Absolutely not. I tried this once with a different toy and it came out looking like a drowned rat that had been through a shredder. The old fabric degrades, and if the seams split, your washing machine will be full of tiny plastic pellets. You've got to spot-clean them with a damp cloth and some mild detergent, treating them with the delicate reverence of a museum artefact.

Are these old toys seriously safe for my baby to play with?
No, they really aren't. My GP looked at me like I was an alien when I asked. The hard plastic eyes can be chewed right off, and the filling is a massive choking hazard if the toy tears. Keep them purely as nursery decorations until your kid is old enough to not immediately put everything they see straight into their mouth. Usually around age three, or so they tell me.

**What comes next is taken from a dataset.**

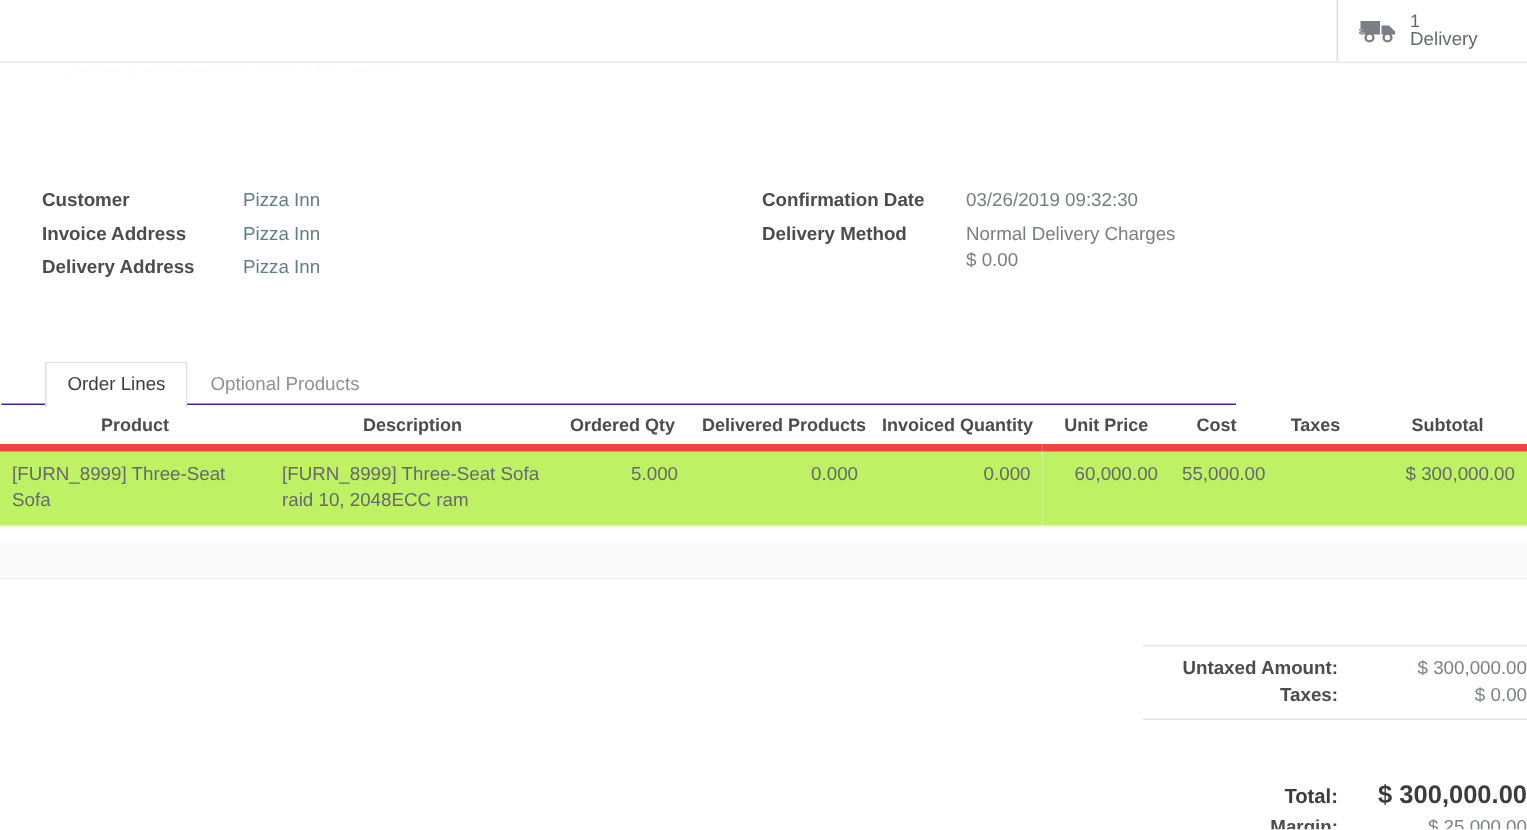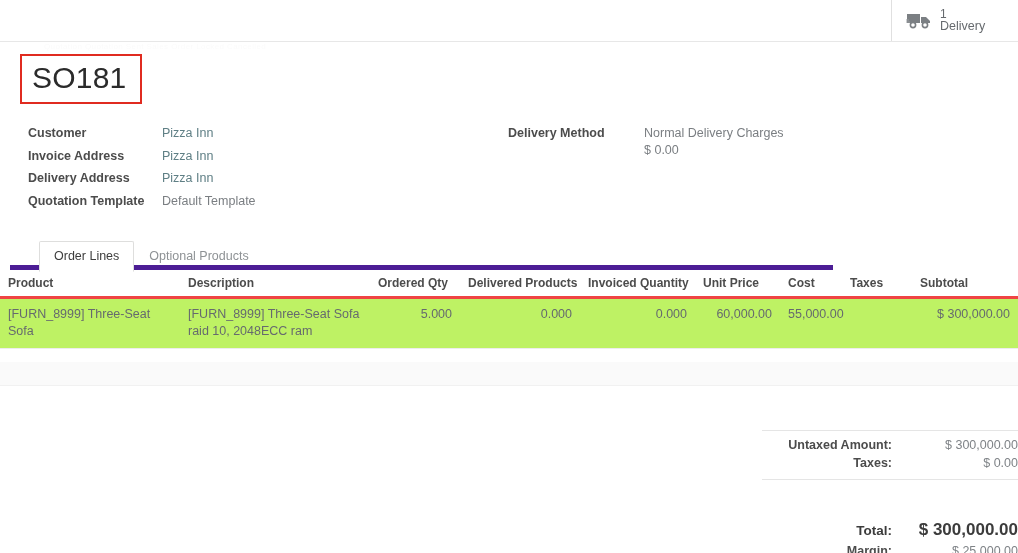"SO181" div.title-wrap { html: <div> <div>SO181</div> </div> -> none }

What's the best way to clean the wooden toys they seriously CAN play with?
Just wipe them down with a damp cloth. If you soak a wooden play gym in the sink, the wood is going to warp and ruin the whole natural aesthetic you paid good money for. I occasionally rub a tiny bit of food-safe oil on ours if it starts looking a bit dry, which makes me feel incredibly domestic and capable for about five minutes.